Nous avons vu avec Albert Dichy que la pluridisciplinarité et l’interdisciplinarité ont été déterminantes dans la genèse et le développement de l’IMEC. Fondé en 1988, l’IMEC a été à la fois un fruit et un acteur du regain d’intérêt que la France a connu à cette époque pour l’histoire éditoriale et l’archive littéraire. En évitant de cloisonner les champs de production du savoir, l’IMEC s’est en fait constitué comme une structure associative d’éditeurs et d’auteurs. Une telle synergie visait à restituer le tissu culturel contemporain, à rapprocher l’archive de la création en valorisant les connexions entre tous les domaines. Même les nouvelles acquisitions ont été dès lors guidées par les relations tissées entre différents fonds. La conception multidimensionnelle et dynamique de l’archive a pris en compte également la bibliothèque d’auteur, en y incluant les traductions des oeuvres. Cette approche ne pouvait que dévoiler le fonctionnement en réseau de l’espace culturel français et francophone et son ouverture aux langues et aux cultures étrangères. La collaboration avec les éditeurs a mis en lumière d’autre part leurs relations contractuelles et épistolaires avec les écrivains et les traducteurs, et mené à la constatation que la plupart des auteurs, sous de multiples formes, ont fait l’expérience de la traduction. Les archives de traducteurs ont commencé néanmoins à être valorisées en tant que telles depuis quinze ans environ, dans l’espoir de susciter des recherches d’ordre littéraire, linguistique, génétique… Les nouveaux fonds sont donc désormais acquis en fonction aussi des attentes des chercheurs-associés, dont l’expertise peut s’avérer utile aux archivistes-bibliothécaires chargés du traitement de ces fonds.

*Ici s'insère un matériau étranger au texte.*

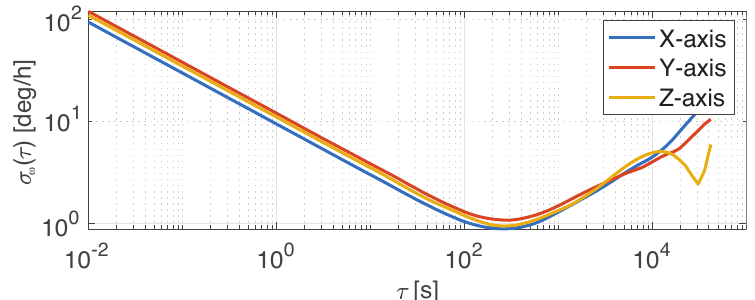
Figure 5. Allan variance, σ ω ( τ ) , for Memsense MS3025M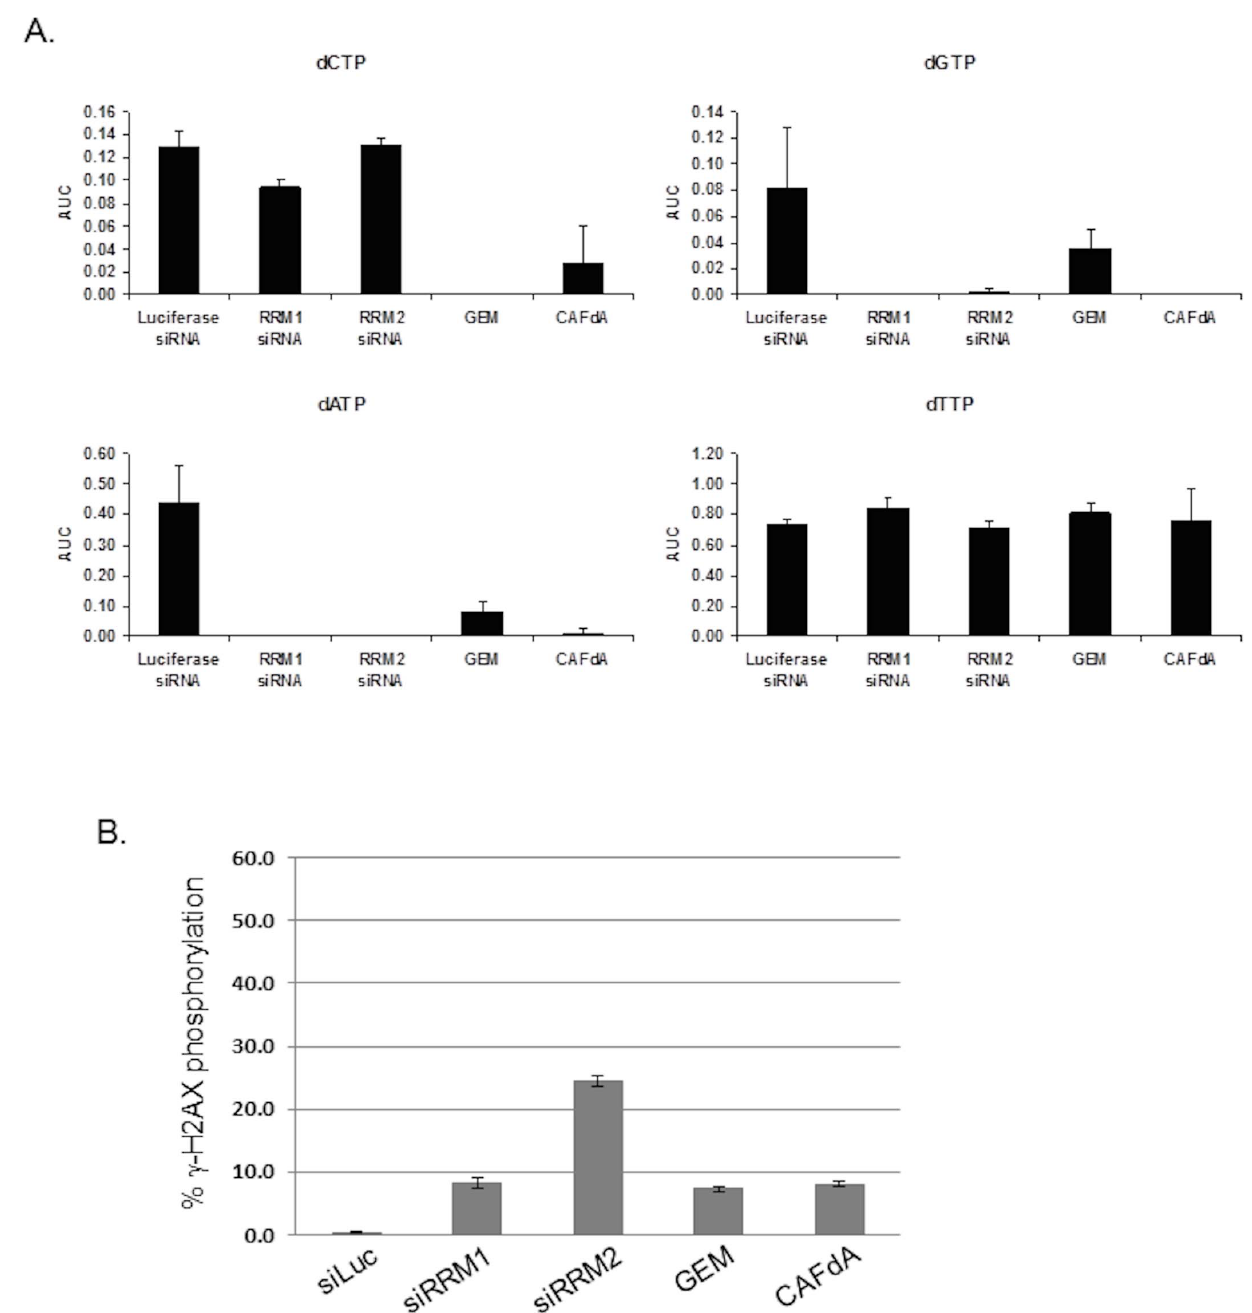
Figure 1. Quantitation of dNTPs and c -H2AX phosphorylation in U20S cells following depletion of RRM1 and RRM2 subunits of Ribonucleotide reductase. Cells were transfected with RRM1, RRM2 and Luciferase control (untreated or treated with 1 m M GEM or 1 m M CAFdA for the last 2 h) before harvesting at 30 h. At 30 h after siRNA transfections, (a) NTP/dNTP extractions were prepared and quantified. (b) DNA damage was assessed for c -H2AX phosphorylation using flow cytometry. Data performed in triplicates. Error bars represent standard deviations (SD) between experiments.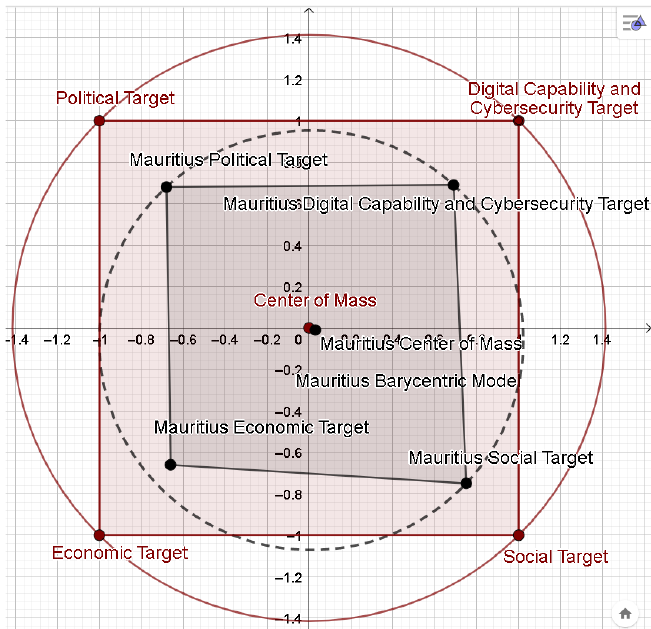
Figure 12. The four–pole barycentric model of balanced development of Mauritius. Source: Authors’ calculations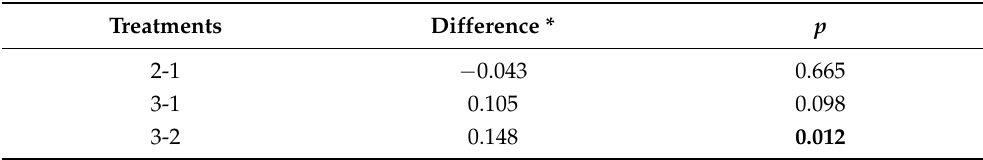
Table 5. Tukey HSD post hoc test results for enamel volume loss.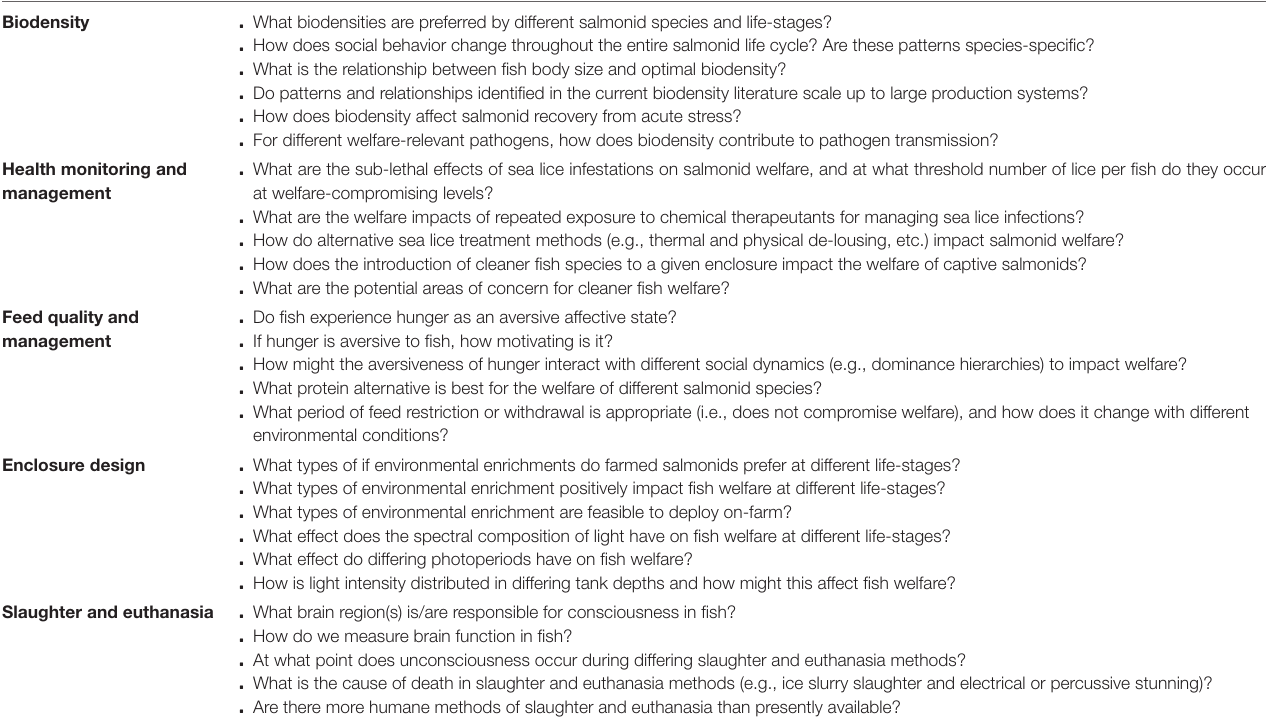
TABLE 2 | Examples of outstanding research questions that exist in each Research Gap identified herein, as informed by the Scientific Committee, Code Development Committee, and the authors’ perspective as fish welfare researchers.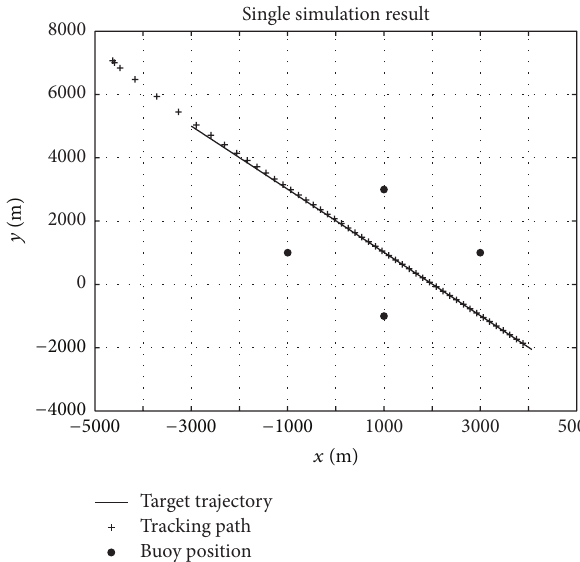
Figure 8: Schematic diagram of a single simulation tracking.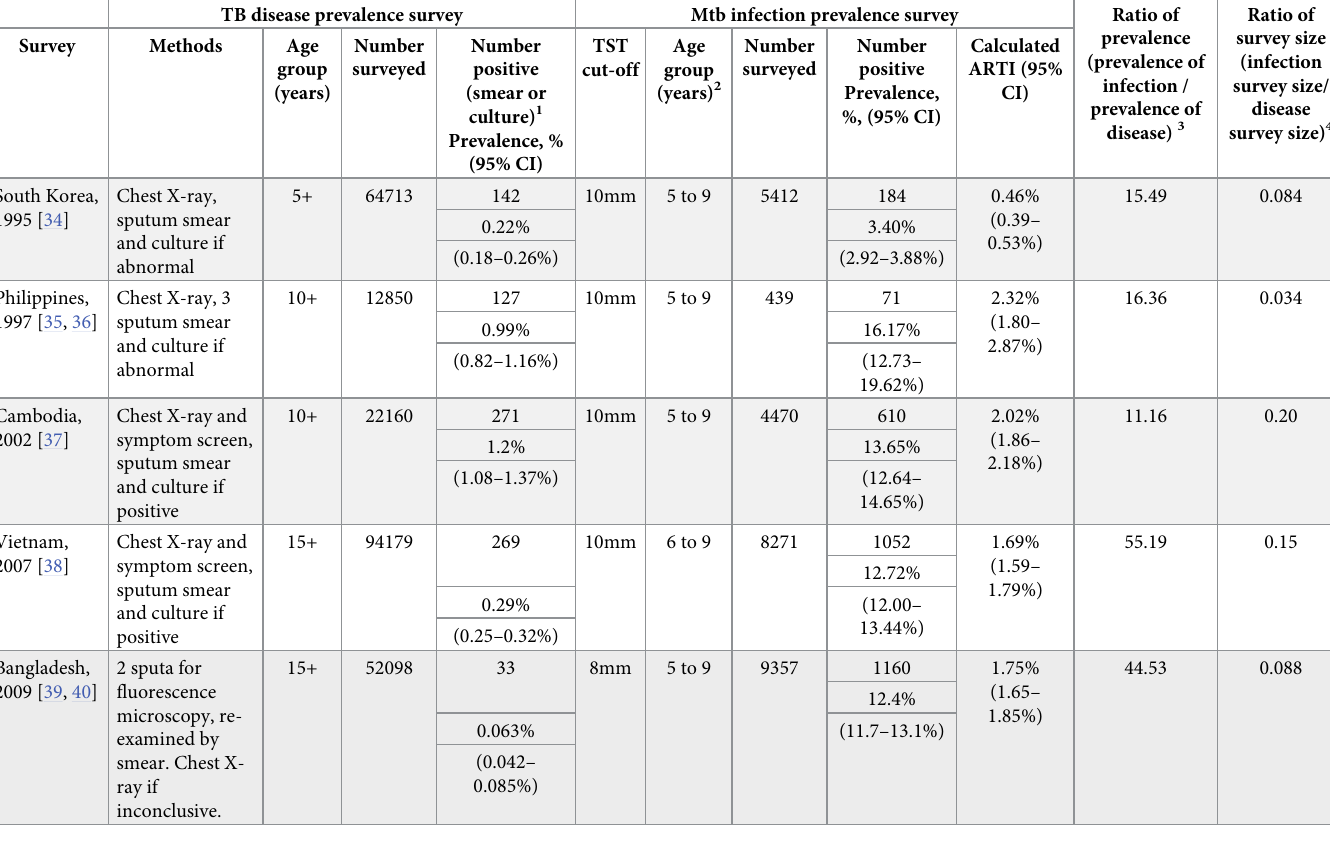
Table 1. The ratio of prevalence of Mtb infection in children aged 5–9 years and TB disease in the population, in national surveys since 1993 in which surveillance has been performed simultaneously for infection and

Marjorie Delabarre, pour sa part, en décrivant les tâches quotidiennes des archivistes de l’IMEC, a apporté des informations techniques sur le traitement et le classement des fonds de traducteurs, y compris pour les différents supports numériques qui font l’objet d’expériences en cours avec les méthodes « forensic ». Elle a expliqué le fonctionnement du service d’orientation à distance et les modalités de l’accueil des chercheurs à l’IMEC. En outre, elle a proposé une liste non exhaustive de pistes traductologiques à explorer dans les inventaires et les catalogues, en renvoyant avant tout les chercheurs au répertoire numérique des collections, disponible en ligne et constamment mis à jour.

Il ressort de cet entretien à deux voix que les fonds d’archives ont été traités par les concepteurs de l’IMEC comme un objet épistémologique complexe. Cet objet multidimensionnel et dynamique répond selon nous au paradigme de la complexité qu’appelait de ses voeux Edgar Morin dès les années 1970 : au contenu archivistique, qui est le produit et la mémoire de multiples interconnexions scripturaires et éditoriales, s’ajoute le contenant scientifique, l’institution qui pense l’archive dans sa dimension transdisciplinaire et qui s’auto-organise en tant que telle. Au coeur de ces multiples réseaux de relations, la traduction joue son rôle fondamental de connecteur interlinguistique et interculturel dans tous les champs du savoir.